No need for trig substitution. We'll just do normal substitution:
Let u = sqrt(x^2 - 4)
Thus, we can make the following relation:
u^2 = x^2 - 4
x^2 = u^2 + 4
2u du = 2x dx
dx = u/x du
Substituting,
∫ ( x^3 * sqrt(x^2-4) ) dx
∫ ( x^3 * u * u / x ) du
∫ ( x^2 * u^2 ) du
∫ ( (u^2 + 4) u^2 ) du
∫ ( u^4 + 4u^2 ) du
= (1/5)u^5 + (4/3)u^3 + C
Substituting back the expression for u:
= (1/5) [sqrt(x^2 - 4)]^5 + (4/3) [sqrt(x^2-4)]^3 + C
= (1/5)(x^2 - 4)^5/2 + (4/3)(x^2-4)^3/2 + C
You can further simplify this if we want, by first factoring the common factor, (x^2-4)^(3/2):
= (x^2-4)^(3/2) * [ (1/5)*(x^2-4) + 4/3 ] + C
Now, do the rest if you want to continue this simplification.
hope this helps~ `u`
To solve the integral ∫(x^3 * √(x^2-4)) dx using trigonometric substitution, you'll need to follow these steps:
1. Identify the appropriate trigonometric substitution: In this case, since the quadratic term involved is x^2-4, which resembles the identity of a^2 - x^2 (where a is a constant), we can use the substitution x = 2secθ.
2. Determine the appropriate differentials: In this case, dx can be replaced by 2secθ * tanθ dθ, thanks to the derivative of secant.
3. Substitute the trigonometric expression: Replace x with 2secθ, and dx with 2secθ * tanθ dθ in the integral.
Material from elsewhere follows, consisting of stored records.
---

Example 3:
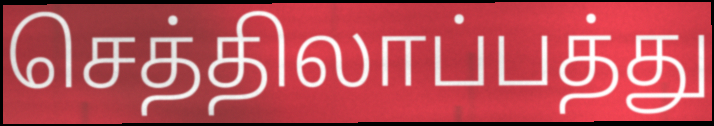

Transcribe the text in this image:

செத்திலாப்பத்து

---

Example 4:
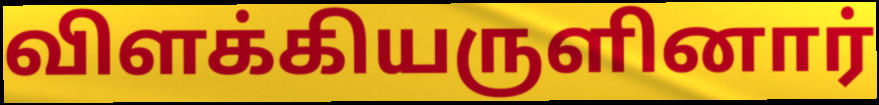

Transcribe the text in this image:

விளக்கியருளினார்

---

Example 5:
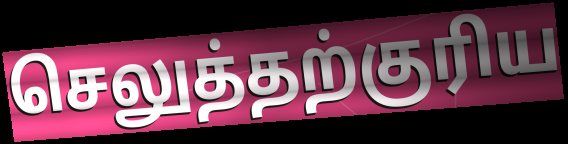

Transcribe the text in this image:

செலுத்தற்குரிய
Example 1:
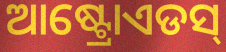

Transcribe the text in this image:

ଆଷ୍ଟ୍ରୋଏଡସ୍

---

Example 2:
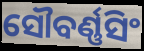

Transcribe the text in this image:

ସୌବର୍ଣ୍ଣସିଂ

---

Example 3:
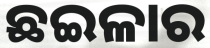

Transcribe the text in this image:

ଛଇଳାର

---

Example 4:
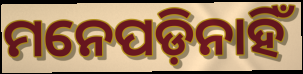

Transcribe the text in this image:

ମନେପଡ଼ିନାହିଁ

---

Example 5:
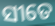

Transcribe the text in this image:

ସୀତେ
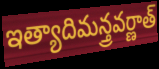
ఇత్యాదిమన్త్రవర్ణాత్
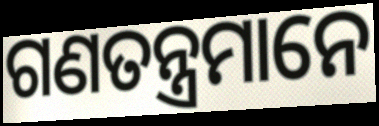
ଗଣତନ୍ତ୍ରମାନେ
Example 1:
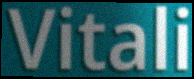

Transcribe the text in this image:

Vitali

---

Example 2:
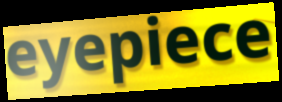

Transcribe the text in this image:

eyepiece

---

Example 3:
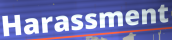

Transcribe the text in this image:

Harassment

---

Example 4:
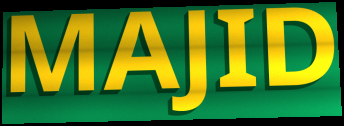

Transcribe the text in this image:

MAJID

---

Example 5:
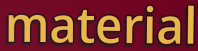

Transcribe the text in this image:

material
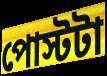
পোস্টটা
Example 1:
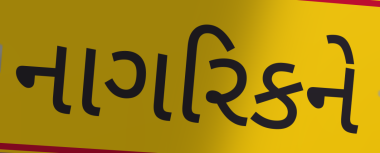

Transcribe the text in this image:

નાગરિકને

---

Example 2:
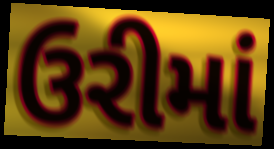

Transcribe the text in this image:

ઉરીમાં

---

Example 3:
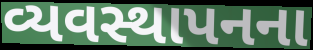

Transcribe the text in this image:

વ્યવસ્થાપનના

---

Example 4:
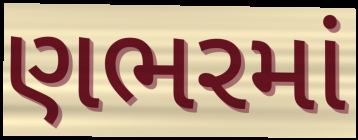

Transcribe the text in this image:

ણભરમાં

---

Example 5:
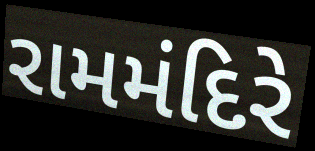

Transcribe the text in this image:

રામમંદિરે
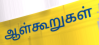
ஆள்கூறுகள்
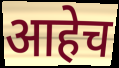
आहेच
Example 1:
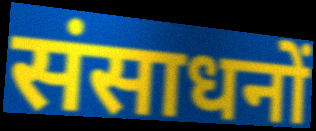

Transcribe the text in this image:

संसाधनों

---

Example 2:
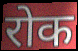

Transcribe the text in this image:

रोक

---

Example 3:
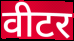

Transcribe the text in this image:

वीटर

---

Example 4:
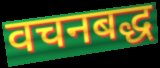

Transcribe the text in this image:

वचनबद्ध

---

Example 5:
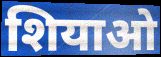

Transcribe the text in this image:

शियाओ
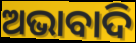
ଅଭାବାଦି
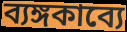
ব্যঙ্গকাব্যে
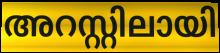
അറസ്റ്റിലായി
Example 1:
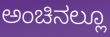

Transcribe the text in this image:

ಅಂಚಿನಲ್ಲೂ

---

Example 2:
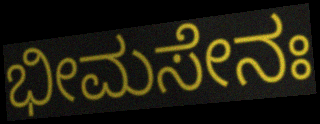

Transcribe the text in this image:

ಭೀಮಸೇನಃ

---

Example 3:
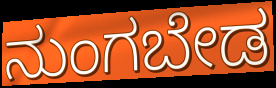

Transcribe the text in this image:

ನುಂಗಬೇಡ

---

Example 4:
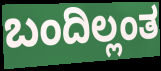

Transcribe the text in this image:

ಬಂದಿಲ್ಲಂತ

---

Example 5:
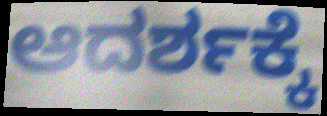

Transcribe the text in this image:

ಆದರ್ಶಕ್ಕೆ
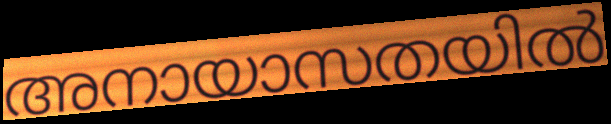
അനായാസതയിൽ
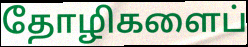
தோழிகளைப்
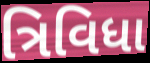
ત્રિવિધા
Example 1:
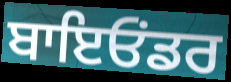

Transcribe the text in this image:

ਬਾਇਓਂਡਰ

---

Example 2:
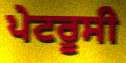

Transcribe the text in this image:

ਪੇਟਰੂਸੀ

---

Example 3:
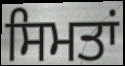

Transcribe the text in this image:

ਸਿਮਤਾਂ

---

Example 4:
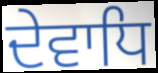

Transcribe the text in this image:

ਦੇਵਾਧਿ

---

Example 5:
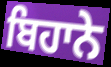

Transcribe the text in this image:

ਬਿਹਾਨੇ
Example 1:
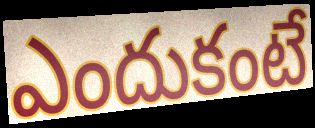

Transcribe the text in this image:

Therefore, the integral becomes:
∫(2secθ)^3 * √((2secθ)^2-4) * 2secθ * tanθ dθ.
4. Simplify the expression: Simplify further by expanding the cube and simplifying the square root term.
5. Combine like terms: Combine any similar terms, such as multiplying/sec^3θ * secθ * tanθ.
6. Evaluate the integral: Apply the appropriate trigonometric identities to simplify the expression further, if necessary. Finally, integrate the simplified expression.
Remember, these are general steps for trigonometric substitution. Always check the domain and ensure the substitution is appropriate for the given integral.